It has now been 24 hours and I think now I am ready to hopefully gather my words enough to write about The Electric Company’s incredibly beautiful production of All the Way Home. This production had a profound impact on me. And, for nearly 24 hours I’m not sure I could really figure out why. It was a very emotional experience and sometimes it takes me awhile to process those things.
We live in a precarious time. Over the past couple of weeks since I have been home I have seen two movies, "Young Adult" and "Shame", that have left me deeply unsettled. They are both movies whose characters are in their 30’s. These characters live lonely & isolated lives. Their world’s are empty and void. They have no sense of meaning or purpose. No sense of connection. Both characters struggle to reach out and yet never succeed.

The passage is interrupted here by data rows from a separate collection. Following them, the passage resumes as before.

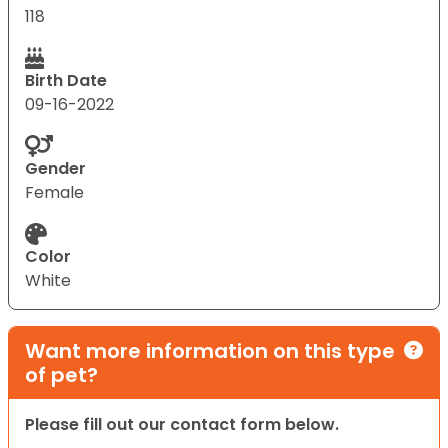
118
Birth Date
09-16-2022
Gender
Female
Color
White
Want more information on this type
of pet?
Please fill out our contact form below.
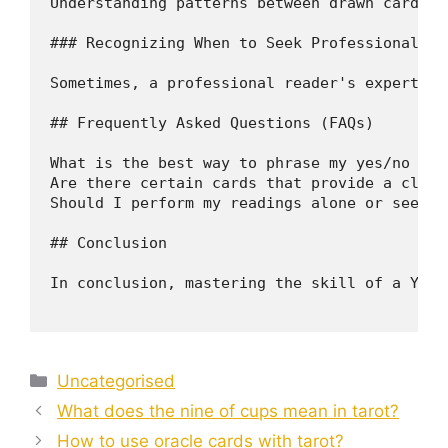
Understanding patterns between drawn cards c
### Recognizing When to Seek Professional Hel
Sometimes, a professional reader's expertise
## Frequently Asked Questions (FAQs)

What is the best way to phrase my yes/no taro
Are there certain cards that provide a clear
Should I perform my readings alone or seek p
## Conclusion 

In conclusion, mastering the skill of a Yes/
Categories
Uncategorised
What does the nine of cups mean in tarot?
How to use oracle cards with tarot?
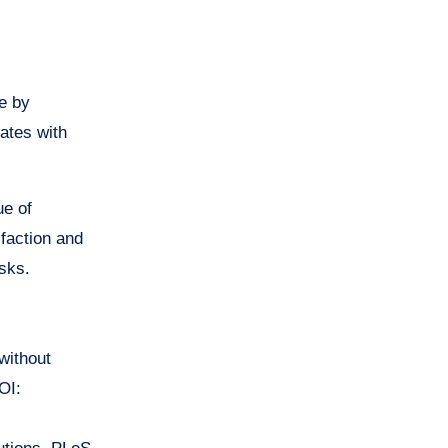
e by
nates with
ue of
sfaction and
sks.
 without
OI:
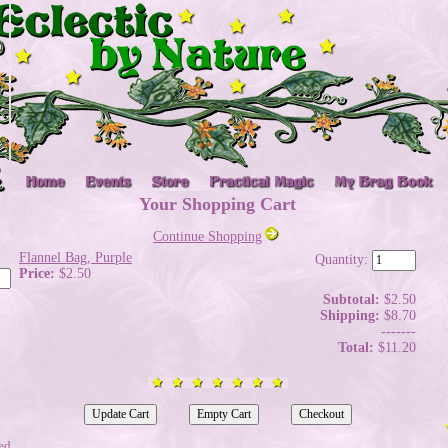
Your Shopping Cart
Continue Shopping
Flannel Bag, Purple
Quantity:
Price:
$2.50
Subtotal:
$2.50
Shipping:
$8.70
-------
Total:
$11.20
ed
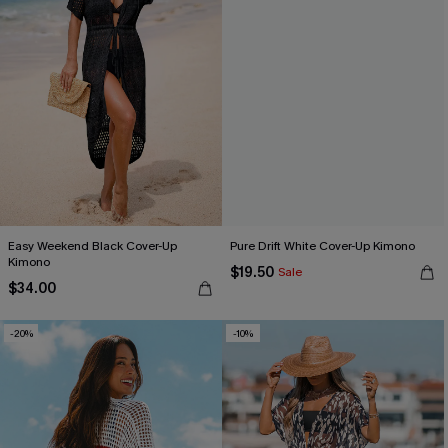
Easy Weekend Black Cover-Up
Pure Drift White Cover-Up Kimono
Kimono
$19.50
Sale
$34.00
-20%
-10%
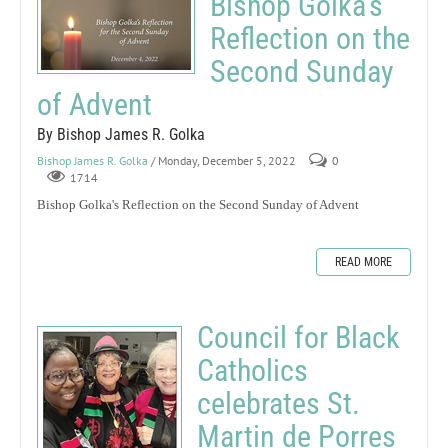
Bishop Golka's
Reflection on the
Second Sunday
of Advent
By Bishop James R. Golka
Bishop James R. Golka
/ Monday, December 5, 2022
0
1714
Bishop Golka's Reflection on the Second Sunday of Advent
READ MORE
Council for Black
Catholics
celebrates St.
Martin de Porres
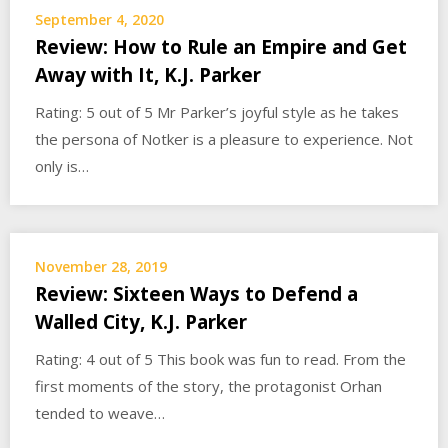
September 4, 2020
Review: How to Rule an Empire and Get
Away with It, K.J. Parker
Rating: 5 out of 5 Mr Parker’s joyful style as he takes
the persona of Notker is a pleasure to experience. Not
only is…
November 28, 2019
Review: Sixteen Ways to Defend a
Walled City, K.J. Parker
Rating: 4 out of 5 This book was fun to read. From the
first moments of the story, the protagonist Orhan
tended to weave…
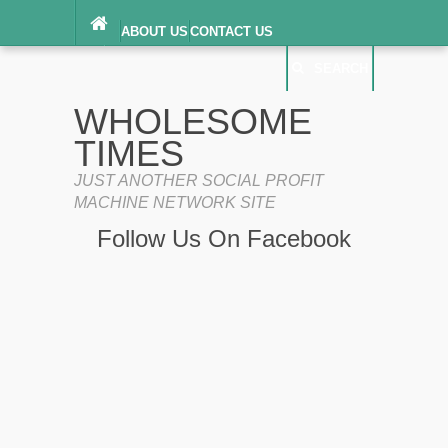
ABOUT US
CONTACT US
DIGITAL MILLENNIUM COPYRIGHT ACT
SEARCH
(“DMCA”) NOTICE
PRIVACY POLICY
SEARCH
SITEMAP
WHOLESOME
TERMS OF SERVICE
TIMES
JUST ANOTHER SOCIAL PROFIT
MACHINE NETWORK SITE
Follow Us On Facebook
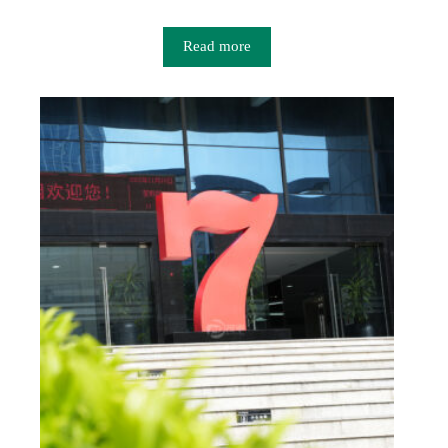
Read more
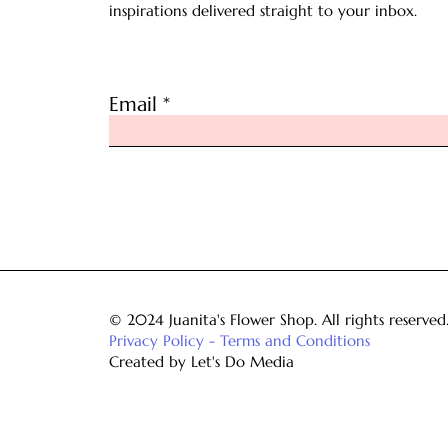
inspirations delivered straight to your inbox.
Email
© 2024 Juanita's Flower Shop. All rights reserved
Privacy Policy - Terms and Conditions
Created by Let's Do Media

If these are the stories of our lives and our world - and particularly my generation - I find this deeply disturbing. Is that really what we have become?! Are we really a generation of young people who are completely disconnected from each other and from ourselves?! Are we really so afraid to reach out to each other?! To share our stories?! To share our imperfections?! If this is true, it makes me profoundly sad.

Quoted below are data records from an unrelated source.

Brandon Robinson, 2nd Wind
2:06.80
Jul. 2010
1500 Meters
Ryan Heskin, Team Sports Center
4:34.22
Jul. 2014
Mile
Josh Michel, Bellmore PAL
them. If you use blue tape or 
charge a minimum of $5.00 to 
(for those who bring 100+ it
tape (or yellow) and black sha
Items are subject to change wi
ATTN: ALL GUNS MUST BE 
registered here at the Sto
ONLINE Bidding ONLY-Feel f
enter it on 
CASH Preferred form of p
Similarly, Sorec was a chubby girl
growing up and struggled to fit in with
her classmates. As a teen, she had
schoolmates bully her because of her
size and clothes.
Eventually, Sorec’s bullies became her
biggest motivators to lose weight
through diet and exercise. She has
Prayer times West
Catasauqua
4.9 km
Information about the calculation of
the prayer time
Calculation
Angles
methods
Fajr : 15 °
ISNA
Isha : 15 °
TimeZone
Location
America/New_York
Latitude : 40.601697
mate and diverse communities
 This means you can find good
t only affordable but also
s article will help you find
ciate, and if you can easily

And, to be quite frank, I am sick to death of these stories. I want to see and hear stories that celebrate life in all “it’s beauty… and all it’s sorrows” because “that’s simply what living is” (to quote Kim Collier in her director’s notes from the program). This is not to say that everything I see and hear has to be all rainbows and butterflies. No, life is filled with both love and loss as All the Way Home so magnificently shows us. You can’t have one without the other and together love and loss are the very things that make our stories great.
Yet, right now we seem to live in a world that prides itself on the ability to go it alone and a society that perpetuates fear. A fear of sharing our stories. Because if other people see our imperfections then what?! We won’t be seen as strong. As successful. As what?! I’m really very curious to know what we’re all so afraid of. Because every single person has a story to share. A story that makes them who they are. And, I think, it is high time we get back to the very basic human need of connection or, in other words, sharing our stories.

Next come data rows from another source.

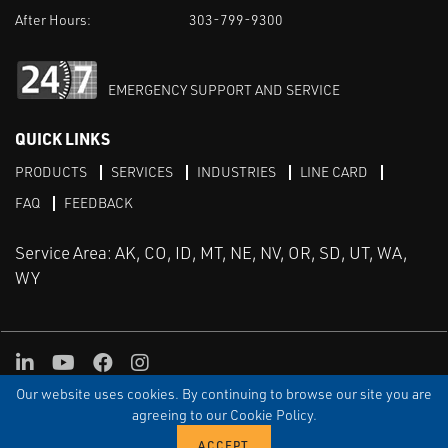
After Hours:
303-799-9300
EMERGENCY SUPPORT AND SERVICE
QUICK LINKS
PRODUCTS
SERVICES
INDUSTRIES
LINE CARD
FAQ
FEEDBACK
Service Area: AK, CO, ID, MT, NE, NV, OR, SD, UT, WA,
WY
LinkedIn
Youtube
Facebook
Instagram
Our website uses cookies. By continuing to browse our site you are
TERMS & CONDITIONS
PRIVACY
TERMS OF USE
SITEMAP
Aweb
agreeing to our Cookie Policy.
© Copyright Applied Control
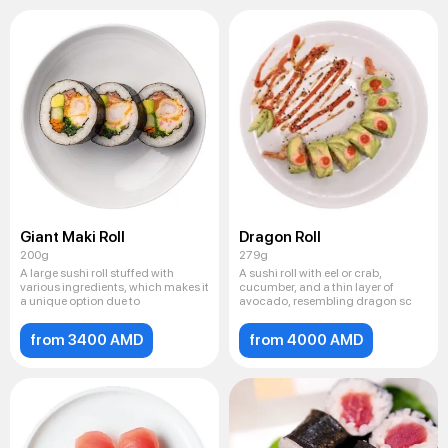
Giant Maki Roll
Dragon Roll
200g
279g
A large sushi roll stuffed with
A sushi roll with eel or crab,
various ingredients, which makes it
cucumber, and a thin layer of
a unique option due to
avocado, resembling dragon sc
from 3400 AMD
from 4000 AMD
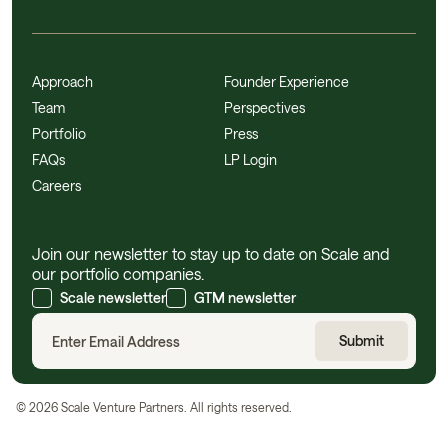
Approach
Founder Experience
Team
Perspectives
Portfolio
Press
FAQs
LP Login
Careers
Join our newsletter to stay up to date on Scale and
our portfolio companies.
Scale newsletter
GTM newsletter
©
2026
Scale Venture Partners. All rights reserved.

So, to come back to All the Way Home, I think this is why it had such a profound impact on me because it is a simple story of one family who goes through incredible loss but endures with love. And, we as the audience were given the opportunity to share this story with them. We were even invited in to sit amongst them, to feel their pain and to laugh along with them. When Jay Follett (Jonathan Young) sang and danced with his wife and son I could feel his joy and when Mary Follet (Meg Roe) crumbled to the ground with tears I could feel her pain. So could every other audience member and together we could collectively feel the love and loss that spread throughout the room connecting both actors and audience. When they laughed, we laughed with them and when they cried, we cried with them.
This is an incredible thing to experience at any time. But I feel it is particularly incredible at such a precarious time in our society when we seem so disconnected from each other. When the stories we are telling ourselves are stories of isolation. Of people struggling alone. These are not the stories we need to see and hear. We need stories and experiences like All the Way Home to remind us to reach out to each other. To let people in to share our burdens and to share our joys.
It was an experience I will never forget. And, it is without a doubt one of the best theatre experiences I have ever had. So, I just want to end this post, by saying thank you to the Electric Company for sharing All the Way Home with us and particularly thank you for reminding us what truly matters.